First pic if you look close enough you can see her. Most of the time during the day when the goats are out to pasture you dont see her.

Second pic I called to her just to make her get up an do something lol.
Third pic is of her an HER bottle baby.


----------



## nancy d (Oct 5, 2007)

Macey sounds like a real gem!
One of my boys wont let anyone else near a bottle baby either, but that's only while kid is being fed.


----------



## motdaugrnds (Mar 20, 2013)

She sounds wonderful, just like an LGD should. 

A little caution (laughable caution) about her not liking the goats to fight: The German Shepherd I had, Cherokee (Died from mocasin bite.) would break up everything she thought looked like a fight (goats as well as fowl); and this included the mating rituals. ROFL


----------



## mmiller (Apr 3, 2012)

motdaugrnds said:


> She sounds wonderful, just like an LGD should.
> 
> A little caution (laughable caution) about her not liking the goats to fight: The German Shepherd I had, Cherokee (Died from mocasin bite.) would break up everything she thought looked like a fight (goats as well as fowl); and this included the mating rituals. ROFL


I never thought about that. I will keep an eye on her to make sure she isnt messing with the baby production around here.

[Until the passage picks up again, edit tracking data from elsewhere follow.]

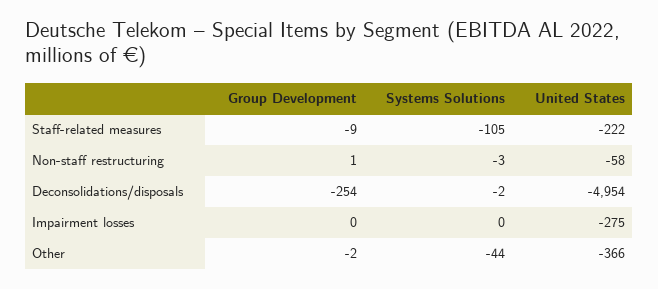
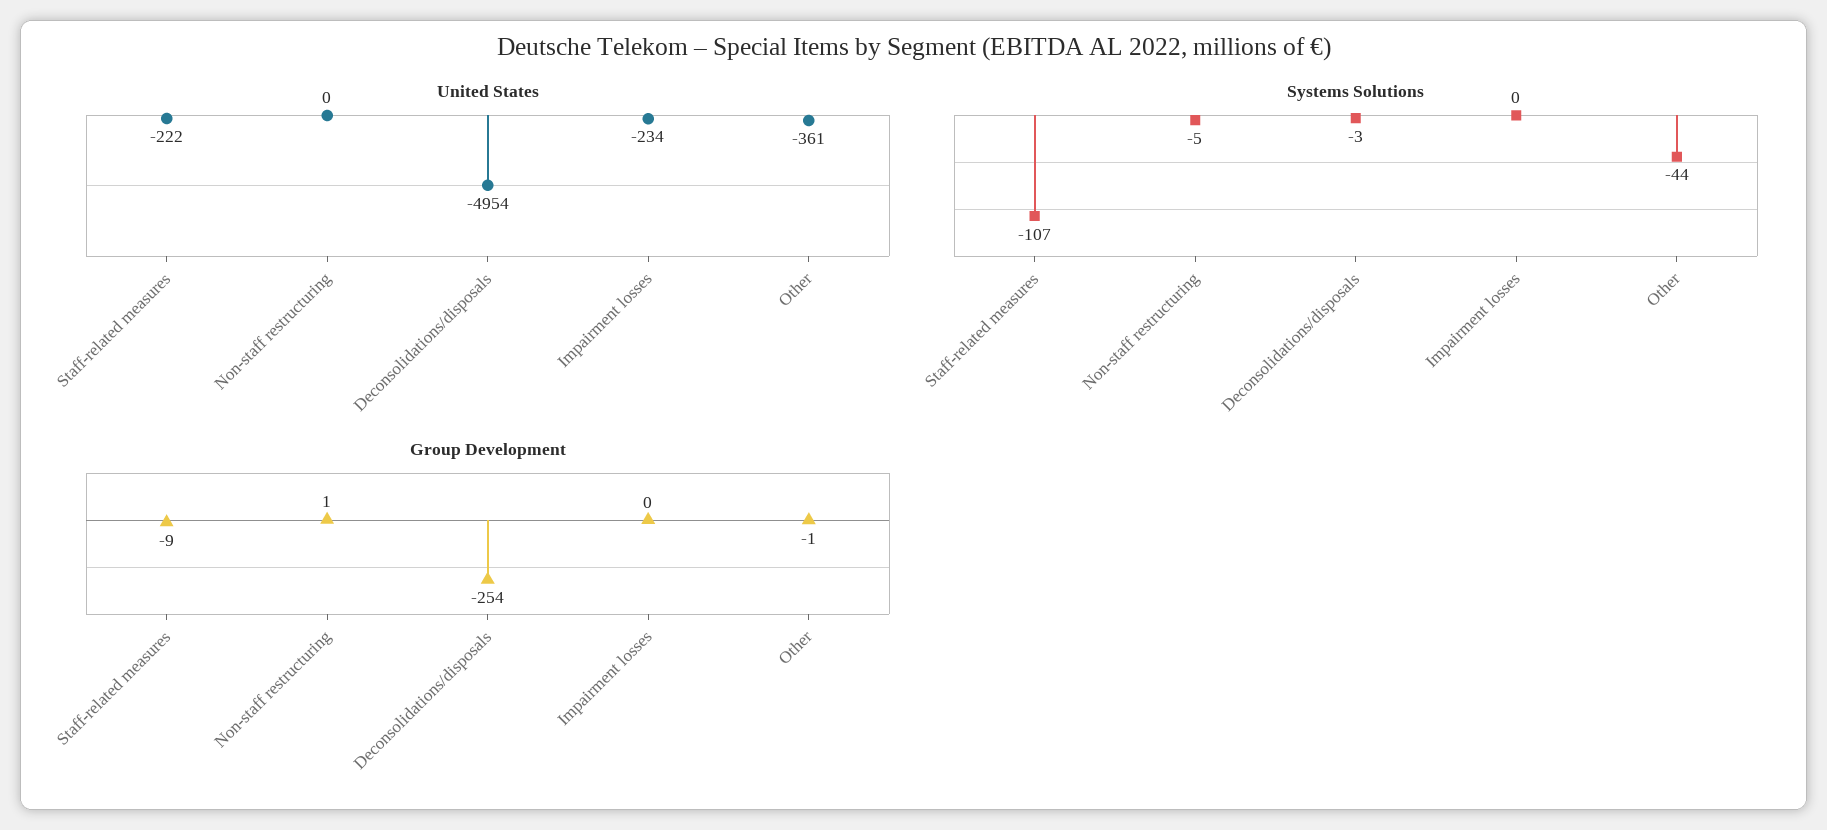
Systems Solutions, Staff-related measures: -105 -> -107
Systems Solutions, Non-staff restructuring: -3 -> -5
United States, Non-staff restructuring: -58 -> 0
Systems Solutions, Deconsolidations/disposals: -2 -> -3
United States, Impairment losses: -275 -> -234
Group Development, Other: -2 -> -1
United States, Other: -366 -> -361

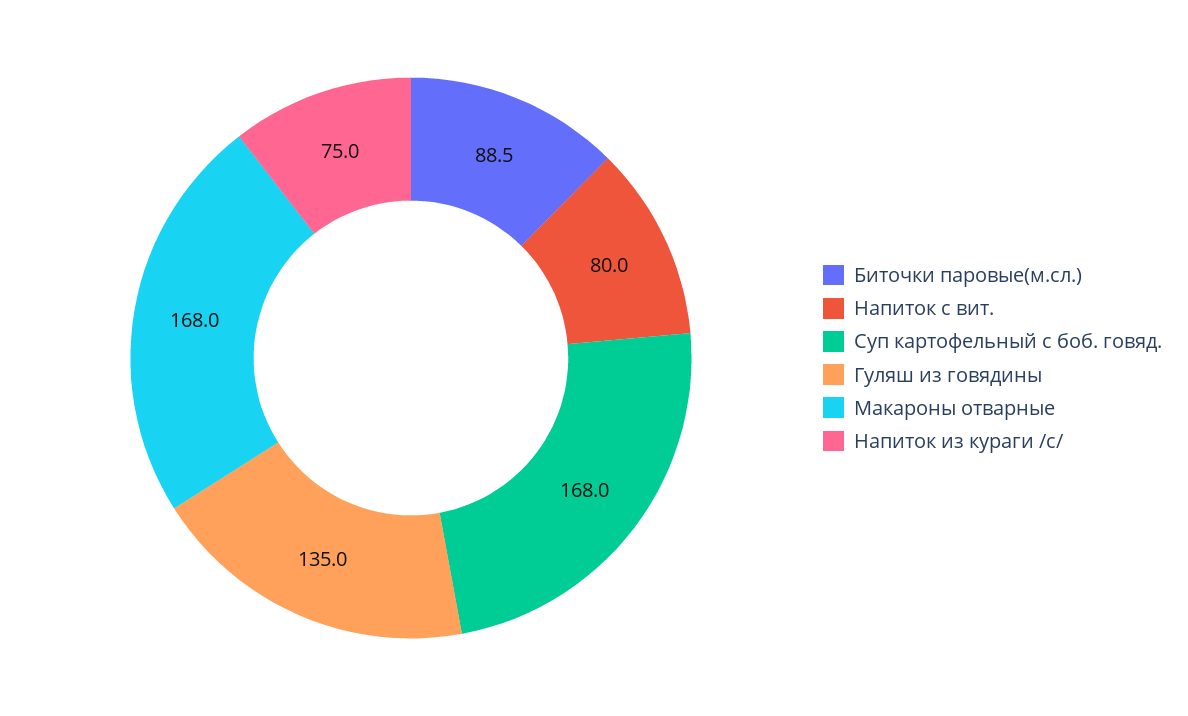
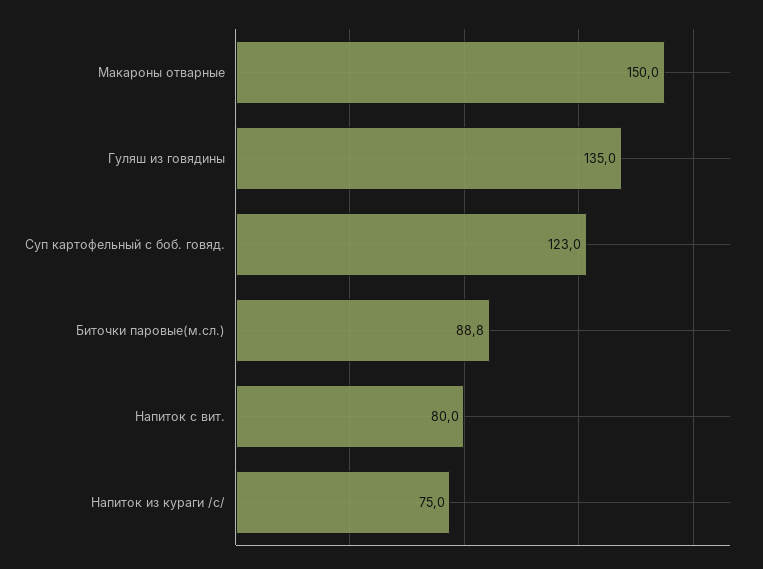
Биточки паровые(м.сл.): 88.5 -> 88.8
Суп картофельный с боб. говяд.: 168 -> 123
Макароны отварные: 168 -> 150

I know some ppl dont like the consistant barking that LGD do, but I will lay awake at night listening to her bark an growl. The coyotes moved thur about midnight last night an thats when you really get to hear her have a fit. She has a very scary an beautiful bark!


----------



## nancy d (Oct 5, 2007)

Yeah the one guy will break up fights. He tore the ear of a buck pretty bad during breeding season. 
Bucks now stay where he cant protect his girls from buck's advances.


----------



## motdaugrnds (Mar 20, 2013)

Nice, MMiller, that you like to hear your dog bark at all hours of the night. I differ significantly; so it's a good thing my little Karakachan is not so inclined!


----------



## mmiller (Apr 3, 2012)

If she was close to the house doin it I wouldnt like it either. But the coyotes like to cross at the back of my pasture so when i do hear her its distant.


----------